He landed on the east coast of Central America, but soon made his way over the difficult trail that led to the Pacific.

Ramon Salazar was a man of honor. He did not go in search of Aztec gold, nor did he lend aid to those shameful robberies of natives that still lie black on the pages of Spanish-American history.

Having made his way to the west coast, where he hoped to be forever safe from British and Scotch buccaneers, he set up a trading post and prospered.

Having learned of the rich pearl fisheries, he made a study of the matter and at last fitted out a schooner for the purpose of pearl fishing. Hiring divers and securing the protection of a Spanish man-of-war, he lingered long over those shallow waters whose submerged sandbars were rich with pearl bearing mussels.

He prospered again. Some pearls were sold, but the richest and choicest were kept in a box of beaten silver beneath the berth in his own stateroom. The room was not left unguarded night or day.

“Some bright morning,” Ramon Salazar was fond of saying, “I shall take that box and sail away for sunny Spain. Then who cares what further riches the New World may still hold? But first,” he always added, “I must have more pearls, larger pearls, a great pearl of pearls.”

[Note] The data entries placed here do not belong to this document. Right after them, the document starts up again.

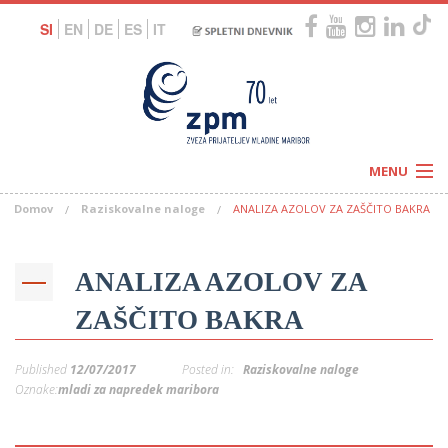
SI
EN
DE
ES
IT
MENU
Domov
Raziskovalne naloge
ANALIZA AZOLOV ZA ZAŠČITO BAKRA
Novice
Koledar
Programi
Naši centri
Letovanja
ANALIZA AZOLOV ZA
Humanitarnost
c
Galerije
ZAŠČITO BAKRA
O nas
Podprite nas
–
Prosta delovna mesta
Published
12/07/2017
Posted in:
Raziskovalne naloge
Kolesarimo za otroške sanje
G
Oznake:
mladi za napredek maribora
–
–
V
–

So he lingered, until one day a startling thing happened. The east coast had long been infested by buccaneers. The west had been free. But now, out of a clear sky, one day as Ramon Salazar dined with the commander of the man-of-war, a boat load of marauders boarded the pearl fishing schooner, overpowered those on board, hoisted sail, and firing a shot across the bow of the man-of-war, they took to sea. And on board that schooner was Ramon Salazar’s treasure of pearls.

“What sort of box was it that held the pearls?” Pant asked a bit breathlessly.

“Oh, my boy,” was the old Don’s reply, “that was long ago. Who can say? It was of beaten silver, perhaps as long as a man’s forearm, and as thick as such a box should be.”

“It might be the box,” the boy thought to himself. “Surely I must return to the cave to-morrow.”